I just searched missing kids database between Jan 1, 1980-Jan 1, 1985 age range 5-12 hispanic either sex and it's strange to me only Maribel and Jennifer where the only ones to come up. What seems eerie is they went missing just over 2 weeks apart.
i wonder if LE ever considered this connection and tried to track Thomas Welnicki's whereabouts on November 15. both cases seem to point to obvious suspects, but it is possible Welnicki and his unidentified partner started with Jennifer and then once the floodgates were open, one or both of them felt compelled to attack gain quickly and looked closer to home.
 
Also, going down a bit of a rabbit hole, is this the SAME Thomas Welnicki? The ages line up...

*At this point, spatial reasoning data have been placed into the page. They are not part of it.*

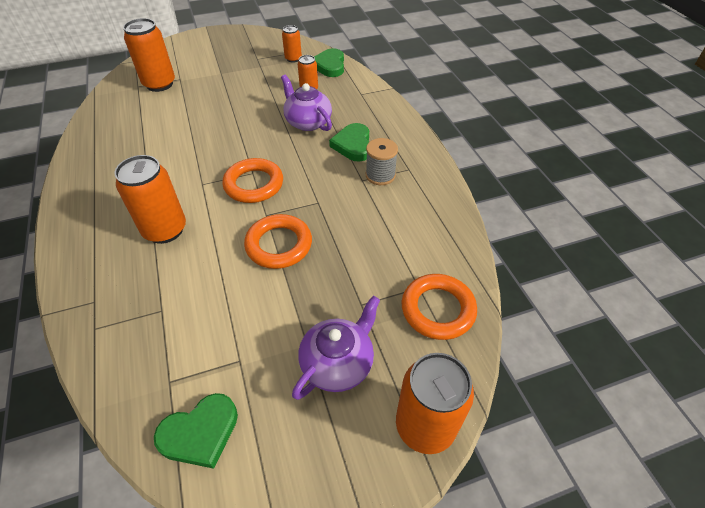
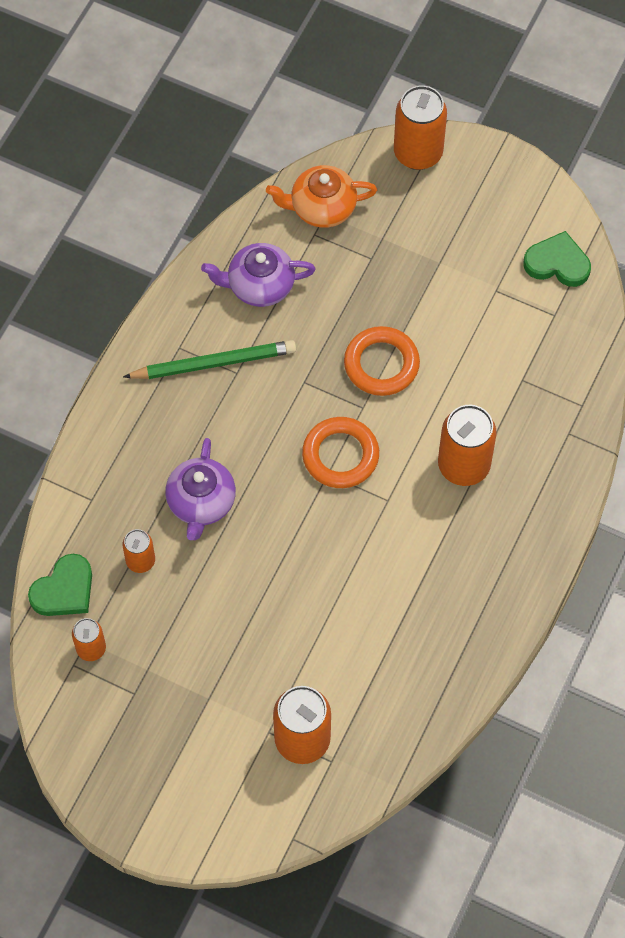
camera: 135 degrees left, 15 degrees up
purple teapot [292,296,380,400] -> purple teapot moved to [201,243,316,307]
green heart [329,123,369,162] -> none
grey spool [366,138,398,185] -> green pencil [123,340,296,379]
orange ring [401,274,477,340] -> orange teapot [266,165,377,228]

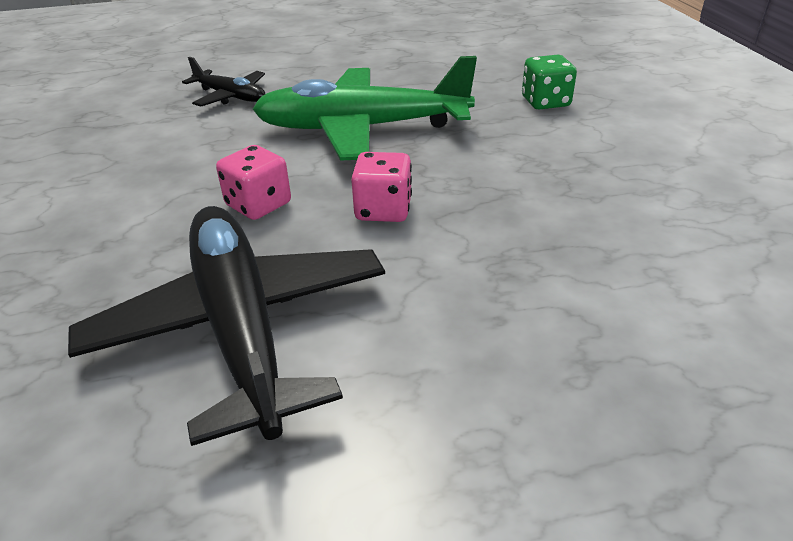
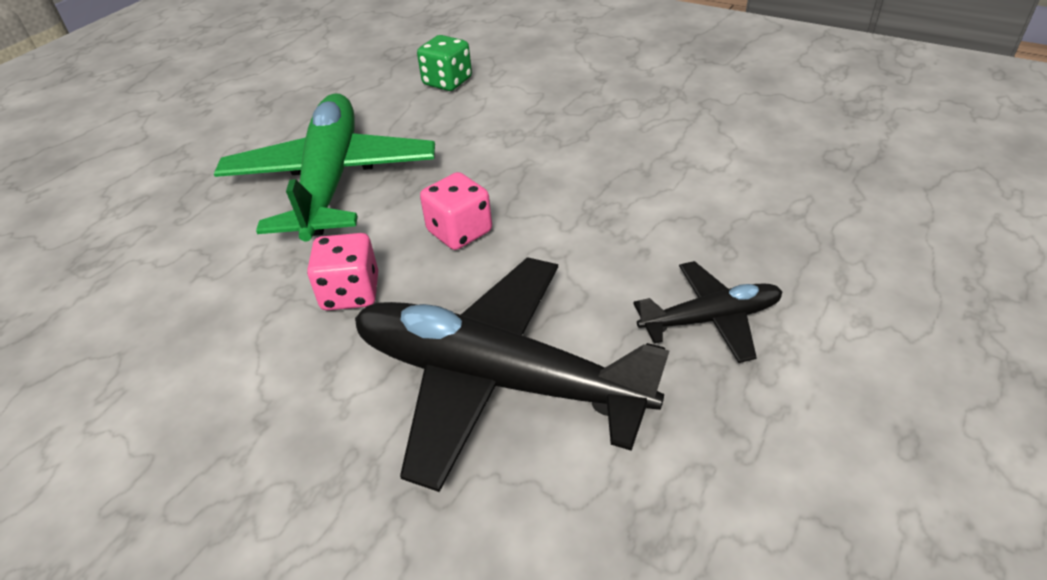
camera: 45 degrees left, 5 degrees up
black plane [182,57,265,107] -> black plane moved to [633,261,782,363]
green plane [252,56,477,160] -> green plane turned 135 degrees clockwise [214,93,435,241]

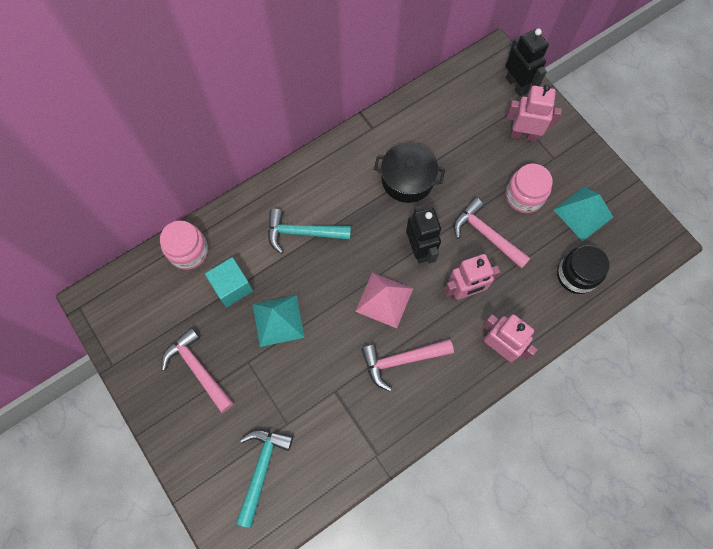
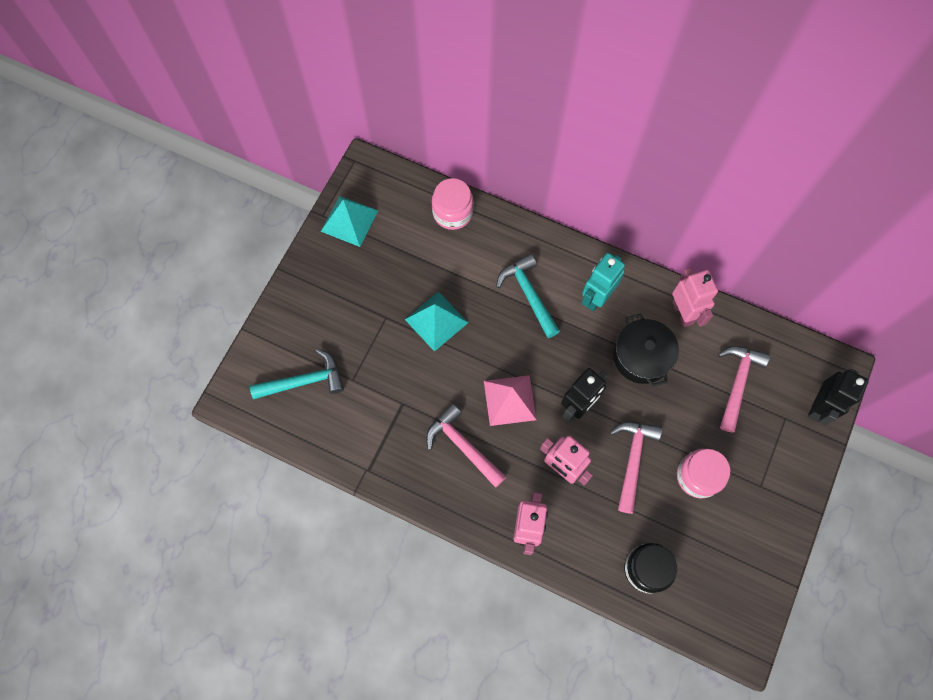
camera: 60 degrees right, 0 degrees up
pink hammer [162,327,234,413] -> pink hammer moved to [718,346,770,432]
turquoise cube [205,257,253,307] -> none
pink robot [506,84,562,142] -> pink robot moved to [672,268,718,327]
turquoise pyramid [553,187,613,241] -> turquoise pyramid moved to [321,196,378,247]
none -> turquoise robot [582,253,625,311]

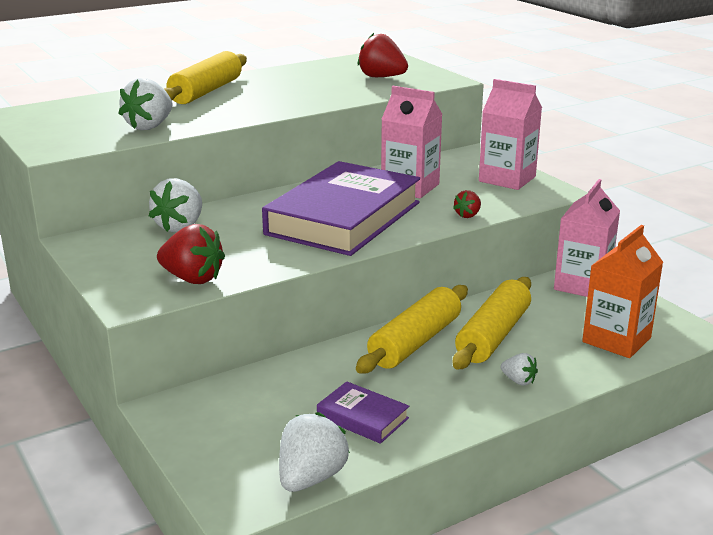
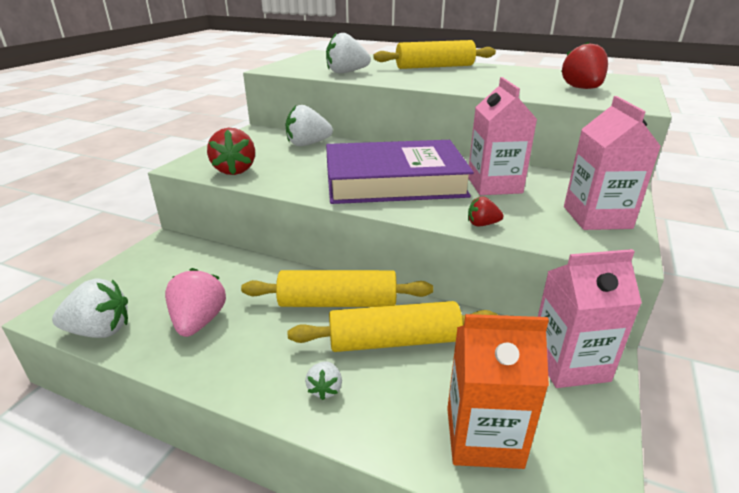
camera: 55 degrees right, 5 degrees up
purple book [317,381,409,444] -> pink strawberry [165,268,226,337]

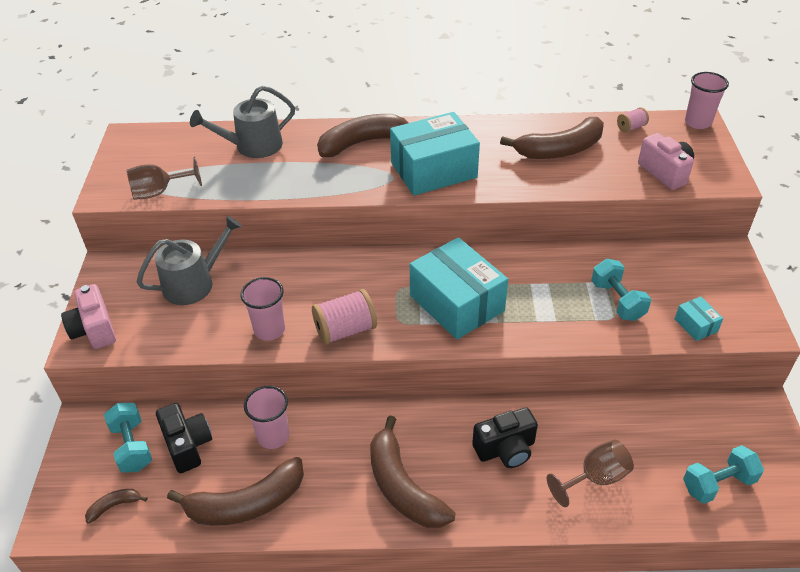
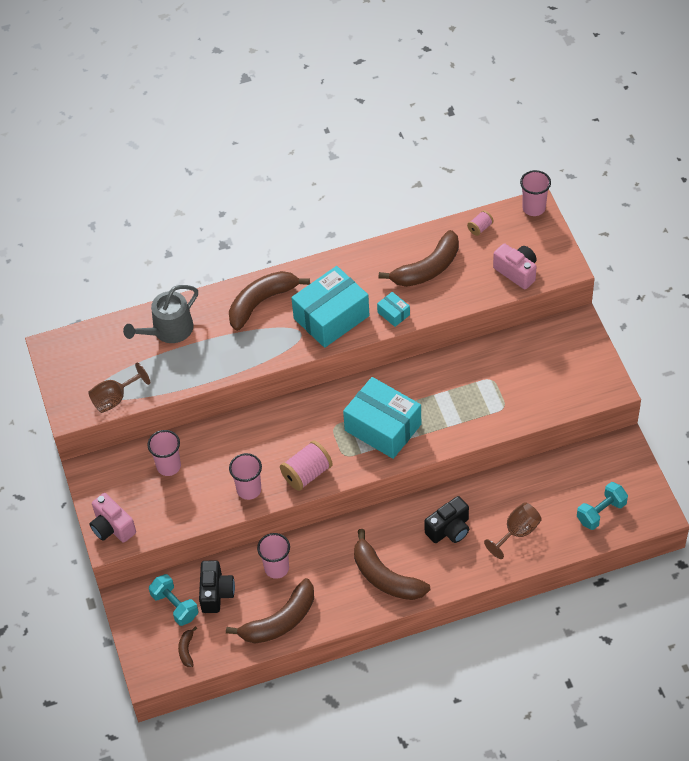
camera: 15 degrees left, 10 degrees up
brown banana [85,489,147,523] -> brown banana turned 45 degrees counterclockwise [178,626,197,667]
grey watering can [136,216,242,305] -> pink cup [147,430,181,476]
black camera [156,403,212,473] -> black camera turned 45 degrees clockwise [199,561,235,613]
turquoise dumbbell [591,259,651,321] -> none
turquoise box [675,296,723,341] -> turquoise box moved to [377,292,410,327]

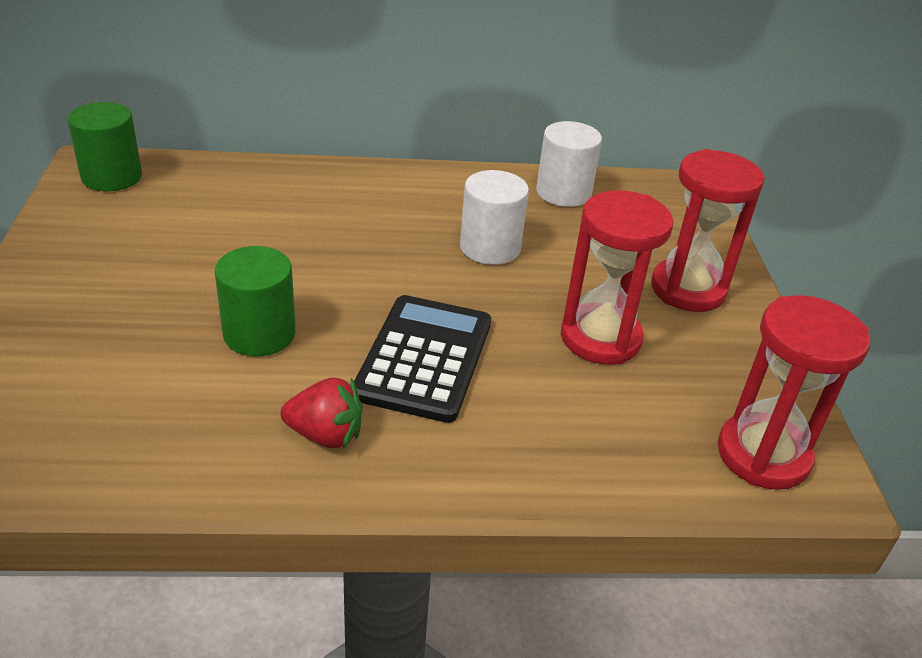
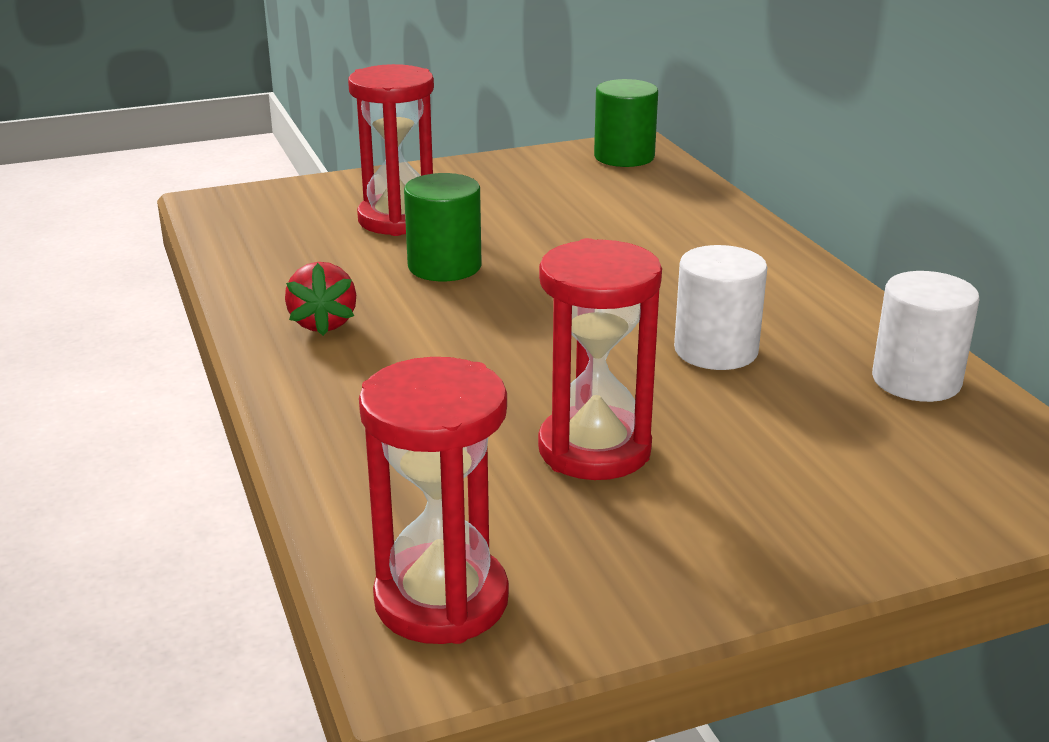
camera: 75 degrees right, 10 degrees down
black calculator [354,295,491,423] -> none
red hourglass [651,149,765,312] -> red hourglass moved to [348,64,434,236]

Man's threat to assassinate Trump was "drunken cry" for reassurance: Lawyer

Man's Threat to Assassinate Trump Was 'Drunken Cry' for Reassurance: Lawyer​

The lawyer representing a man who is accused of threatening to kill former President Donald Trump recently said that the threats were instead a "drunken cry for reassurance."

In January, 72-year-old Thomas Welnicki was arrested by U.S. Secret Service agents after he made several phone calls to the agency making threats to kill Trump as well as some members of Congress if the former president lost the 2020 election and did not concede the results.